_The problem_: Print exactly the lines from the one containing "gcc 4.7 compile" through the last line of the listing, both included.
━━━━━ Material shown ━━━━━
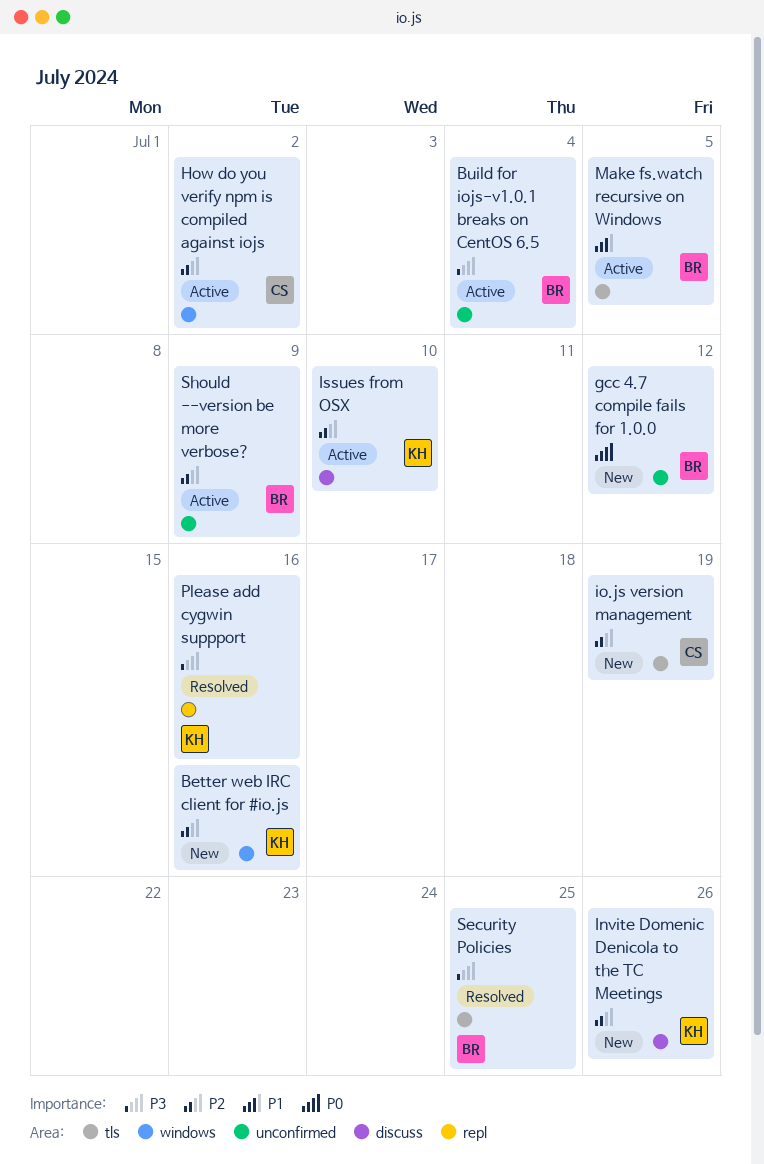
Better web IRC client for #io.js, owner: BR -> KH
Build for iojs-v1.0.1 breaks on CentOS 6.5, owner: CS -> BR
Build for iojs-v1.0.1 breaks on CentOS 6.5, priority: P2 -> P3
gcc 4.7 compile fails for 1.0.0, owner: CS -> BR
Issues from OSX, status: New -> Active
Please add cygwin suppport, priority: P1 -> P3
━━━━━
_Task solution_:
gcc 4.7 compile fails for 1.0.0, owner: CS -> BR
Issues from OSX, status: New -> Active
Please add cygwin suppport, priority: P1 -> P3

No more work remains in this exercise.